WORK TO BE COMPLETED:
Identify each line below that contains the word "lines", and copy it out.

RECORDS SHOWN:
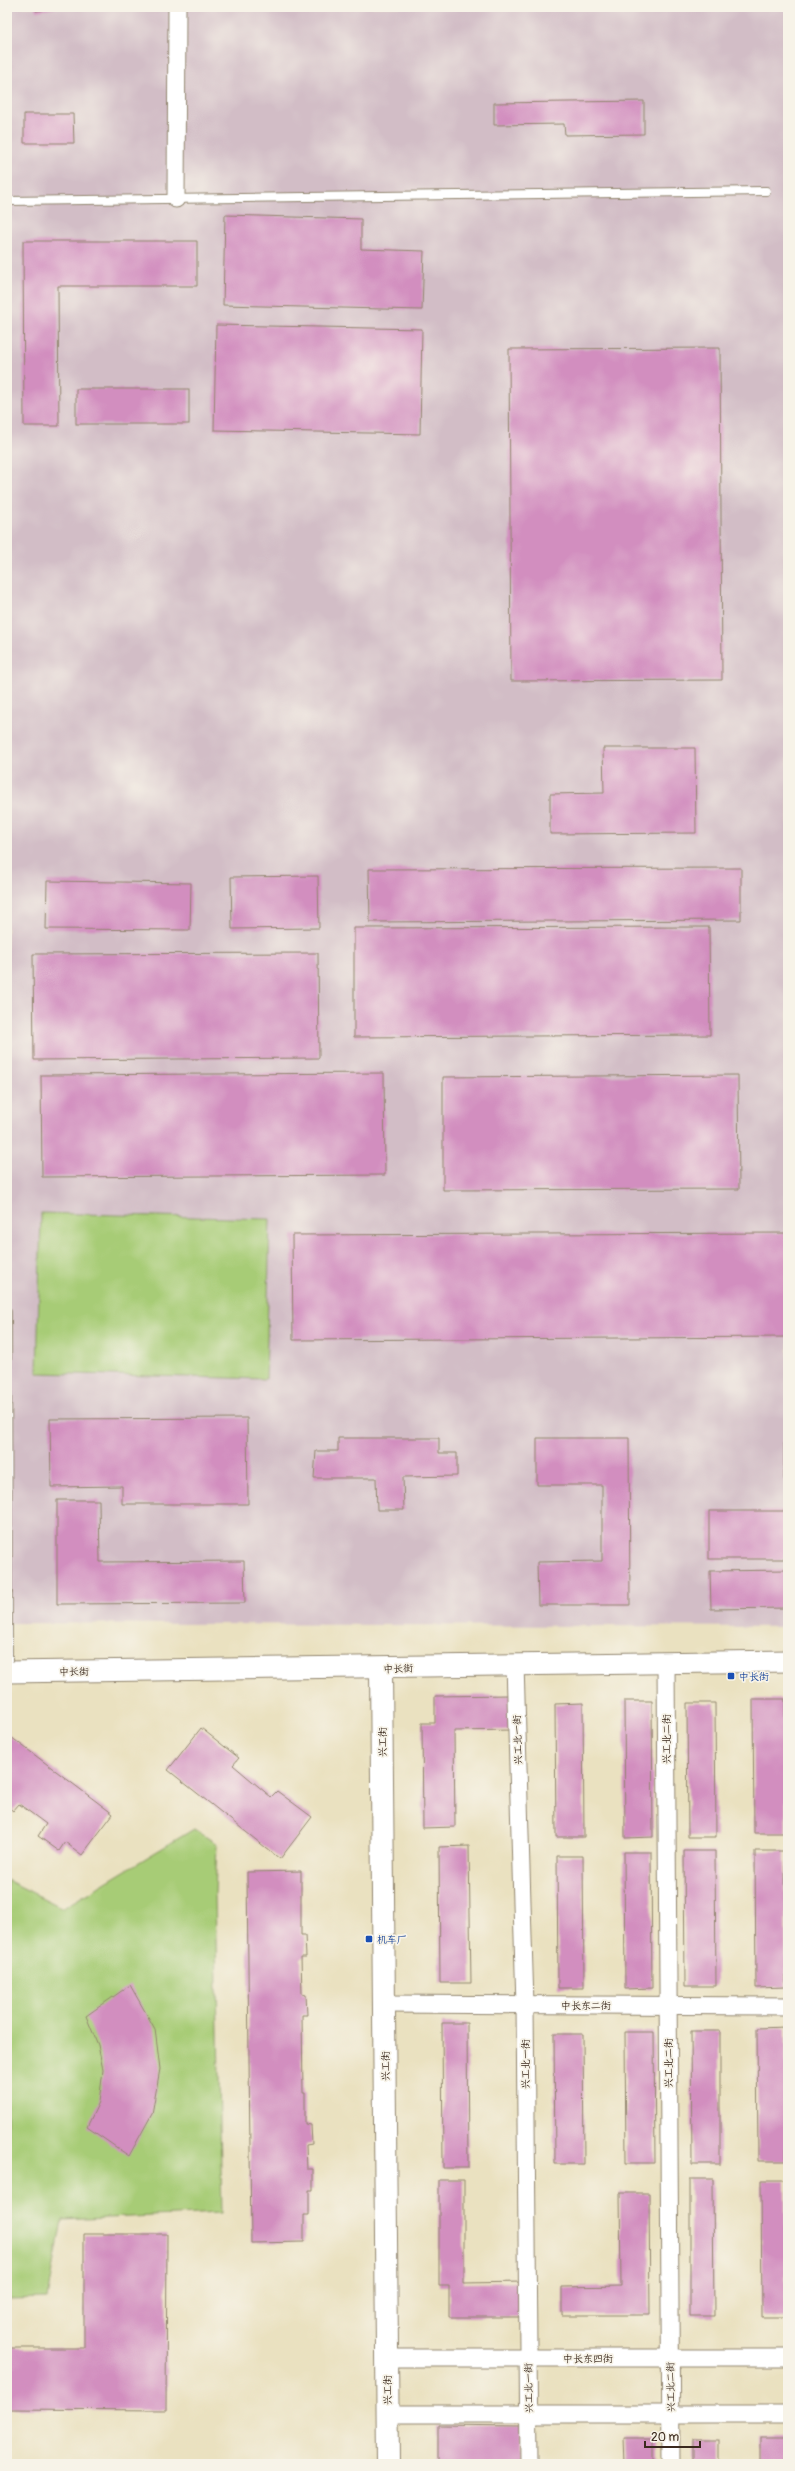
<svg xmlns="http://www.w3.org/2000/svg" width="795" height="2471" font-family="Pangolin,'LXGW WenKai TC',sans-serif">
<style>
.industrial{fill:#d2bdc6}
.green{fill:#a7cc76;stroke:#717b4a}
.building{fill:#d28ebf}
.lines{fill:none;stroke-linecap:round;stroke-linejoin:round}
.service-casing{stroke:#92866f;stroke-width:10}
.minor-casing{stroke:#92866f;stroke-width:19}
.tertiary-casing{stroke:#92866f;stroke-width:23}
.secondary-casing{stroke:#92866f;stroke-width:24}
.service{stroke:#fff;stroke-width:8}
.minor{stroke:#fff;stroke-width:17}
.tertiary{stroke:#fff;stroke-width:21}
.secondary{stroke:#fff;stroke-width:22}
.transit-dot{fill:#1a4fb4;stroke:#f7f3e8;stroke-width:1.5}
.labels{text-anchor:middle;stroke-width:3.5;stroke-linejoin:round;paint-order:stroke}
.street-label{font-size:10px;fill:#3b2a1e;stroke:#f7f3e8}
.transit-label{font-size:10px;fill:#164399;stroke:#f7f3e8;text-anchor:start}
</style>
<rect width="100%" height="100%" fill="#f7f3e8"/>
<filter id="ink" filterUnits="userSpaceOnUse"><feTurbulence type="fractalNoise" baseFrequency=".025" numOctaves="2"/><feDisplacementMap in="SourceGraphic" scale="8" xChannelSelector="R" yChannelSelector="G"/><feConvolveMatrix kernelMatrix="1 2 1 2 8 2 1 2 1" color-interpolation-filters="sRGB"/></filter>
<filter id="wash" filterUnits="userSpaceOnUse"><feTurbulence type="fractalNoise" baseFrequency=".012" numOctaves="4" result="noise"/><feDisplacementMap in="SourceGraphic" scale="16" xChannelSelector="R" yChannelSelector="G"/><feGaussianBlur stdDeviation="0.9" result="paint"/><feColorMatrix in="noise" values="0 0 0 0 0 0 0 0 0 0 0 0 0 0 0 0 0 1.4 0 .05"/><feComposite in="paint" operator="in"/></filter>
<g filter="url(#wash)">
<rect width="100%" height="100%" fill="#eae1c0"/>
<!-- industrial -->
<path class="industrial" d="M7,7H788V1627L7,1623Z"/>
<!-- green -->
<g class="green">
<path d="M41,1213L270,1219L266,1379L37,1373Z"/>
<path d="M194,1829L217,1844L215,1894L222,2213L62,2220L48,2298L7,2299V1880L63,1908Z"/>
</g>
<g id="blocks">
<!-- building -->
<g class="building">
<path d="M35,7H56V8L36,11Z"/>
<path d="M644,101V134L565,135L564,124L494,125V103Z"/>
<path d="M24,114H73L74,143H24Z"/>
<path d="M225,215L361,219V249L424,251L422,310L223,305Z"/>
<path d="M23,241H197V286H58L59,426H24Z"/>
<path d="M216,325L422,329L420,434L214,430Z"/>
<path d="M720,348L722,680L511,681L509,349Z"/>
<rect x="76" y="389" width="113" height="35"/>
<path d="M603,748H695L696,833L550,834V794L604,793Z"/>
<path d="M741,868V920L370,922L369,869Z"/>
<path d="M318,876L319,928L232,929L231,877Z"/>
<path d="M47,881L191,883L190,930L46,929Z"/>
<path d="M709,927L710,1035L354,1037V928Z"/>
<path d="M318,953L319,1058L34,1060L33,954Z"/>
<path d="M384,1073L385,1175L42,1177L41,1075Z"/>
<path d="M738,1075L739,1189L443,1190V1077Z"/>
<path d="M788,1233V1337L293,1340L292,1235Z"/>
<path d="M247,1418L248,1504H122V1486L51,1487L50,1419Z"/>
<rect x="784" y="1433" width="4" height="46"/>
<path d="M338,1438H439V1453H457V1476L403,1477L404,1510H377L376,1478H314L316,1451H338Z"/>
<path d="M537,1438H629L630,1605H538L537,1562L602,1561V1485H537Z"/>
<path d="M57,1500H99L100,1562L244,1561L245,1603L57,1604Z"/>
<rect x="709" y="1511" width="79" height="48"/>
<path d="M788,1570V1608L711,1609L710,1571Z"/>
<path d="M511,1695V1730L454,1731L455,1827L423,1828L422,1723H435V1696Z"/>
<path d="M753,1699H785L786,1833H754Z"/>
<path d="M624,1701H652L653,1837L625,1838Z"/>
<path d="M583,1703L584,1837H556L555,1704Z"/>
<path d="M687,1703H715L716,1837H688Z"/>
<path d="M201,1728L239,1758L233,1765L271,1797L277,1791L312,1817L280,1859L168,1770Z"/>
<path d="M7,1734L113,1814L82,1855L65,1842L59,1851L38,1836L46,1824L19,1804L13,1811L7,1806Z"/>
<path d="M469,1846L471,1983H440L439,1847Z"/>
<path d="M684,1851H715L716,1986H685Z"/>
<path d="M755,1851H785L786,1987L756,1988Z"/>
<path d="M624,1852H651L652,1988L625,1989Z"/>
<path d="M557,1856H583L584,1988H558Z"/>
<path d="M301,1871V1935H305L306,1957H301L302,1994L306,1995L307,2015H302L303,2093H305V2124L311,2125L312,2144L306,2145L307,2169H313V2190H309V2215H304V2242L251,2243L247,1872Z"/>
<path d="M130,1985L155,2029L160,2069L152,2114L129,2156L87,2127L99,2102L103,2070L98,2045L86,2016Z"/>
<path d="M442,2023H467L468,2168H443Z"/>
<path d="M786,2027V2161H758L757,2028Z"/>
<path d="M691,2031H720V2164H692Z"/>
<path d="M625,2032H654L655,2163H626Z"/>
<path d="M554,2034H583L584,2164H555Z"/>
<path d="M690,2179H713L714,2316H690Z"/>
<path d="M439,2180H464V2283L523,2282L524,2317H449V2286H439Z"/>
<path d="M761,2181H785L786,2317H762Z"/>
<path d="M620,2193H649L650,2315H562V2287L621,2286Z"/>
<path d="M84,2234H167L166,2410L7,2409V2348H84Z"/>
<path d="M438,2425L521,2426V2464H438Z"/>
<rect x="761" y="2437" width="24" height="27"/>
<path d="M624,2438H653V2464H625Z"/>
<rect x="693" y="2440" width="26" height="24"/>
</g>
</g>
</g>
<g filter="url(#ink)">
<use href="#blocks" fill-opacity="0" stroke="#92866f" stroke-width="1"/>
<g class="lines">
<defs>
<g id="service">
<path d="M7,201L766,191"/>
<path d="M7,1312L8,1671"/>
</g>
<g id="minor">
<path d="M176,199L177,7"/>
<path d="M666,1662L671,2464"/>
<path d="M515,1664L525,2005L529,2464"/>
<path d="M384,2004L788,2006"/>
<path d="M387,2358H788"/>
<path d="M387,2414H788"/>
</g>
<path id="tertiary" d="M7,1672L788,1661"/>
<path id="secondary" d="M381,1668L388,2464"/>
</defs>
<!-- service casing -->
<use href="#service" class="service-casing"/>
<!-- minor casing -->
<use href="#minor" class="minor-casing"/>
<!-- tertiary casing -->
<use href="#tertiary" class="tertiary-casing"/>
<!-- secondary casing -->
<use href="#secondary" class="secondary-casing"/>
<!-- service -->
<use href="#service" class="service"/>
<!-- minor -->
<use href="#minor" class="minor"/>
<!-- tertiary -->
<use href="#tertiary" class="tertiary"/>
<!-- secondary -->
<use href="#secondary" class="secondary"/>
</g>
</g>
<!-- markers -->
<g class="transit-dot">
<rect x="727" y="1672" width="8" height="8" rx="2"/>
<rect x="365" y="1935" width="8" height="8" rx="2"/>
</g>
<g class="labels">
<!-- street labels -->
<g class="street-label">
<text transform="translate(398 1668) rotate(-2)" y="4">中长街</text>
<text transform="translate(74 1671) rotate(-1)" y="4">中长街</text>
<text transform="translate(666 1739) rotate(-90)" y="4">兴工北二街</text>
<text transform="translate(517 1740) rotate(-92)" y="4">兴工北一街</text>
<text transform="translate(382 1742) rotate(-90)" y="4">兴工街</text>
<text x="586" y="2009">中长东二街</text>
<text transform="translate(668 2063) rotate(-90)" y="4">兴工北二街</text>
<text transform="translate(525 2064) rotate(-90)" y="4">兴工北一街</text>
<text transform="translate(385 2066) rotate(-90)" y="4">兴工街</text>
<text x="588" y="2362">中长东四街</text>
<text transform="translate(670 2387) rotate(-91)" y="4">兴工北二街</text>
<text transform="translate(528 2388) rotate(-91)" y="4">兴工北一街</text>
<text transform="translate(387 2390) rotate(-90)" y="4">兴工街</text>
</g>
<!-- transit labels -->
<g class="transit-label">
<text x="739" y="1680">中长街</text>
<text x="377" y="1943">机车厂</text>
</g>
</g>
<!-- margin -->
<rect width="795" height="2471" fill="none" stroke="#f7f3e8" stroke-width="24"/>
<!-- scale -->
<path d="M645 2441v6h55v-6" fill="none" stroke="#3b2a1e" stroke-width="2"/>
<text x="651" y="2441" font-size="12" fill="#3b2a1e" stroke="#f7f3e8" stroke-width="3" paint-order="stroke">20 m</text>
</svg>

SOLUTION TO THIS PROBLEM:
.lines{fill:none;stroke-linecap:round;stroke-linejoin:round}
<g class="lines">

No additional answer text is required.